Le côte mécanique de ce cahier des charges n’enlève rien à l’attrait du roman, porté par des scènes fortes et un sujet qui ne l’est pas moins. Prenons une petite ville touchée comme bien d’autres par le chômage. Ses pauvres s’étripent entre eux car il est toujours plus aisé de s’en prendre au dernier venu, ou à celui qui semble posséder un peu plus que vous. Cela évite d’aller chercher de puissants responsables, dont bien des gens prendraient d’ailleurs volontiers la place. Au milieu de cet éternel combat, des hommes meurent. En suivant l’identité du cadavre calciné, le Serbe et la Portugaise se retrouvent sur la route des immigrés, cette « armée invisible tellement en marge de la société que ses membres pouvaient disparaître sans que personne s’en inquiète. »
Bienvenue dans l’esclavage moderne. La lutte des classes aurait disparu, dit-on, mais il reste une armée de prolétaires avec juste leurs bras pour bâtir les chantiers de nos sociétés. « Il aurait fallu qu’ils se révoltent » dit l’un, « c’est pas aussi simple que ça » répond l’autre. Quand la vie d’un homme ne vaut pas plus que le béton qui va l’engloutir, la fiction ne fantasme pas la réalité.

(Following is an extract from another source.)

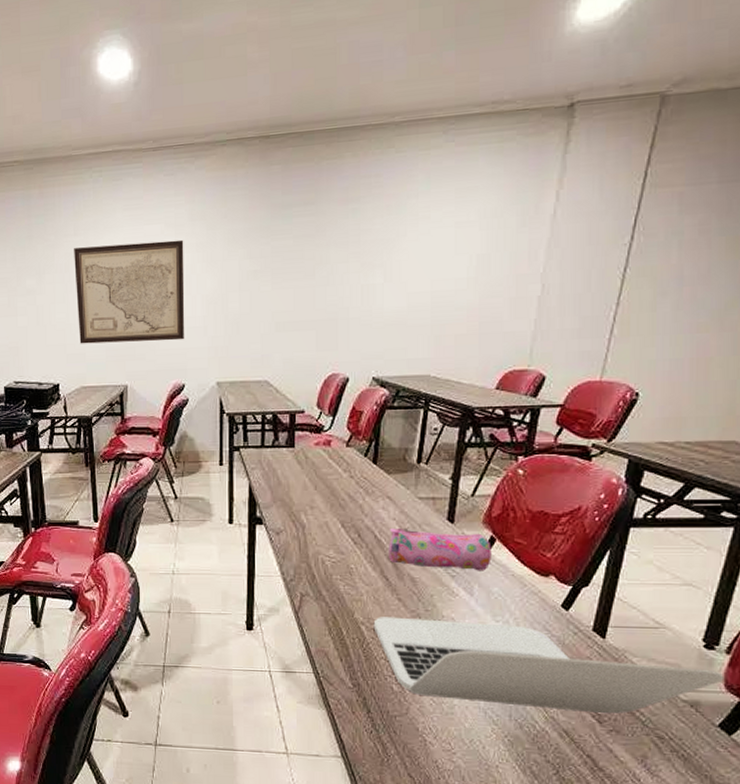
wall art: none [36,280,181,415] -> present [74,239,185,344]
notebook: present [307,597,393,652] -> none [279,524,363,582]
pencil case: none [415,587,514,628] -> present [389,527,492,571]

« (…) ils seraient conduits par bus au centre de rétention d’Oakington où ils attendraient, quelques jours ou quelques semaines, avec un peu plus de confort que ce à quoi ils avaient eu droit jusqu’à présent, mais pas libres pour autant. Puis une fourgonnette viendrait les chercher pour les amener à l’aéroport de Stansted. Ils seraient embarqués de force dans des avions qui les renverraient chez eux, dans des pays où ils devaient encore de l’argent aux passeurs qui les avaient fait venir jusqu’ici. »
En mettant en scène les enjeux humains Eva Dolan rend sensible l’évidence. Les chemins de la haine dresse un constat sombre de cette Angleterre qui attire (et sur laquelle Bertrand Cantat tape dans une chanson aux paroles peu inspirées). Reste à voir si la France et les autres pays se comportent mieux.
Caroline de Benedetti
Eva Dolan, Les chemins de la haine, Liana Levi, 2018, traduit de l’anglais par Lise Garond, 22 €, 448 p.